Subsidiaritätsrüge zum Entwurf einer Verordnung zur Vereinheitlichung der Nutzenbewertung von Arzneimitteln und Medizinprodukten auf europäischer Ebene

>>> Aus dem Plenarprotokoll 19/38

 

Wie geht die Bundesregierung mit der Kritik in der vom Deutschen Bundestag ausgesprochenen Subsidiaritätsrüge (Bundestagsdrucksache 19/1296) zu dem von der Europäischen Kommission vorgelegten Entwurf einer Verordnung zur Vereinheitlichung der Nutzenbewertung von Arzneimitteln und Medizinprodukten auf europäischer Ebene um, welche verschiedene Elemente, wie etwa die Rechtsgrundlage und die verpflichtende Übernahme der europäischen Nutzenbewertung kritisiert, und wie wird sie diese Kritik auf europäischer Ebene in den anstehenden Ratsverhandlungen und gegenüber der Kommission einbringen?

 

Diese mündliche Frage von Kordula Schulz-Asche für die Fragestunde am 13. Juni 2018 wurde vom Parlamentarischen Staatssekretär Dr. Thomas Gebhart schriftlich wie folgt beantwortet:

Mit dem Verordnungsentwurf über die Bewertung von Gesundheitstechnologien strebt die Europäische Kommission eine vollständige Harmonisierung von klinischen Bewertungen – also Nutzenbewertungen – auf europäischer Ebene an. Betroffen sind neue Arzneimittel und bestimmte Medizinprodukte. Die klinischen Bewertungen sollen als Grundlage für nationale Entscheidungen über Preisbildung und Erstattung der Gesundheits­technologien verpflichtend übernommen werden. Die Mitgliedstaaten sollen keine eigenen klinischen Bewertungen durchführen dürfen, wenn eine europäische Bewertung durchgeführt wird bzw. wurde.
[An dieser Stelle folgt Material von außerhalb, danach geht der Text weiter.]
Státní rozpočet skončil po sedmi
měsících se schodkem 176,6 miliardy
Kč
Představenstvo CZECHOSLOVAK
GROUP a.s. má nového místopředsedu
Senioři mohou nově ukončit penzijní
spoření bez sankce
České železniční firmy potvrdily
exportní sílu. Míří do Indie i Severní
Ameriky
Insbesondere aufgrund dieser verpflichtenden Ausgestaltung teilt die Bundesregierung die kritische Haltung des Deutschen Bundestages zu dem Verordnungsentwurf. Das betrift auch die gewählte Rechtsgrundlage. Der Vorschlag der Europäischen Kommission stützt sich ausschließlich auf Artikel 114 AEUV (das heißt des Vertrags über die Arbeitsweise der Europäischen Union, Artikel 114 hat die Errichtung und das Funktionieren des Binnenmarkts zum Gegenstand). Dies sieht die Bundesregierung mit Blick auf die derzeitige Ausgestaltung des Verordnungsentwurfs als nicht gerechtfertigt an. Wegen des überwiegenden Regelungsinhalts des Vorschlages kommt Artikel 168 AEUV als vorrangige Rechtsgrundlage in Betracht, der die Kompetenzen der EU im Gesundheitsbereich festlegt und begrenzt.

Der Verordnungsentwurf wurde bisher in drei Sitzungen der Ratsarbeitsgruppe unter der bulgarischen Präsidentschaft erörtert. Deutschland hat in allen Sitzungen deutliche Kritik an der verpfichtenden Ausgestaltung des Verordnungsentwurfs und an der Rechtsgrundlage vorgetragen. Dabei wurde auch die Subsidiaritätsrüge des Deutschen Bundestages vorgestellt. Auch von anderen Mitgliedstaaten wurden Bedenken wegen zu starker Eingriffe in die nationale Verantwortung für die Gesundheitssysteme geäußert. Im Kern der Kritik stand dabei die vorgesehene verpflichtende Übernahme der gemeinsamen klinischen Bewertungen in den nationalen Gesundheitssystemen. Zwar kann eine EU-weite Zusammenarbeit bei Gesundheitstechnologiebewertungen grundsätzlich hilfreich sein. Es muss aber den Mitgliedstaaten überlassen bleiben, über die Übernahme von gemeinsamen klinischen Bewertungen zu entscheiden. Eine verbindliche Anordnung zur Übernahme übersteigt dagegen den Kompetenzrahmen der EU.